I have a variable of type Blah .

I want to cast it to char[sizeof(blah)] , without copying.
I need the type cast to be strong enough to instantiate a template that expects char[N] .

I've tried many things, but i can't quite get it.
I want something like this to work correctly:

class Blah {
 int a;   
};


template <typename T>
void foo (T& a) 
{ 
    //Not an array
}

template <int N>
void foo (char(&a)[N]) 
{ 
    //an array!
}

Blah b;
foo(b); //not an array
foo((char[sizeofBlah])b); //hopefully treated as an array

Answer 1

You can't perform such a cast, that doesn't make sense. What you can do is get the address of the object and reinterpret the address as a byte address:

char* const buf = reinterpret_cast<char*>(&obj);

That should fulfil your requirements, but beware of using the terminology “cast to char[] ” because it obfuscates the actual operation that is taking place.
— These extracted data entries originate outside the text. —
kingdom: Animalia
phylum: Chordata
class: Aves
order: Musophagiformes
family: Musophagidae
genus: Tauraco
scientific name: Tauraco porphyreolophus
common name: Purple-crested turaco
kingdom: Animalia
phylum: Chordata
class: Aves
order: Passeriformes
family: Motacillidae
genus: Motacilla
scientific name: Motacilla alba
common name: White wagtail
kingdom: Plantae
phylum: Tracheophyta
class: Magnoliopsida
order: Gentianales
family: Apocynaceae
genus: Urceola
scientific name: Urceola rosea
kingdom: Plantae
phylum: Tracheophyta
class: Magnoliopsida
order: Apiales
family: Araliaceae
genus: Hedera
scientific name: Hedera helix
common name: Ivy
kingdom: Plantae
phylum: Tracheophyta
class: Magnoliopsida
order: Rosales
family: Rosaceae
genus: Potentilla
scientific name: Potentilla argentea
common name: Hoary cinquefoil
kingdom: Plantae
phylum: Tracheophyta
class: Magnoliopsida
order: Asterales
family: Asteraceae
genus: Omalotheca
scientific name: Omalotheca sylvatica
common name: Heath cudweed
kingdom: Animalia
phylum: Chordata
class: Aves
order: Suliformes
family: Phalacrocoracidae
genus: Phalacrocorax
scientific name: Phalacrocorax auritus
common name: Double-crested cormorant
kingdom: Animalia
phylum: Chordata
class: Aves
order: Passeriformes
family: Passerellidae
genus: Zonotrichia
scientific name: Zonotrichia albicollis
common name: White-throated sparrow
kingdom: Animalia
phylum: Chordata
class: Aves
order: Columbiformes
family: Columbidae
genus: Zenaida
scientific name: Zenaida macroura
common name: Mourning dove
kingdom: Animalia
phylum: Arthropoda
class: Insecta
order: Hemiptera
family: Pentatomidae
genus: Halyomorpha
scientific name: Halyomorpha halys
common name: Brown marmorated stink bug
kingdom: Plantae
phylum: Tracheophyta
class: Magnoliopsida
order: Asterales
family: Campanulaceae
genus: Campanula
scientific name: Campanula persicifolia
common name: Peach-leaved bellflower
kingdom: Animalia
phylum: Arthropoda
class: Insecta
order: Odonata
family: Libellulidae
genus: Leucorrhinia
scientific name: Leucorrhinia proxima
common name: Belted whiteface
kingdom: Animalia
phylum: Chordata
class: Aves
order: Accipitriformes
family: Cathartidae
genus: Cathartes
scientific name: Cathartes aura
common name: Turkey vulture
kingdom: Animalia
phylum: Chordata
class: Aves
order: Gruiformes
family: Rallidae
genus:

You can also interpret the address as the starting address of a fixed-sized buffer, of course:

using buffer_t = char[sizeof(Blah)];
buffer_t* pbuf = reinterpret_cast<buffer_t*>(&obj);

But notice that you are still using a pointer to the buffer here.

Answer 2

您可以使用reinterpret_cast<char (&)[sizeof b]>(b) ，但我不建议这样做。

Answer 3

The cleanest way would be to add it as an operation into the class:

class Blah {
    int a;
public:
    void serialize(char *output) { output[0] = a; /* add others as needed */ }
};

Blah blah;
char buffer[sizeof(Blah)];
blah.serialize(buffer);

This will allow you to explicitly see what's going on and centralize the code in case you need to change it later.

Edit: The serialize interface is not very elegant (or very safe) in my example, but my point is that you should add it as a method.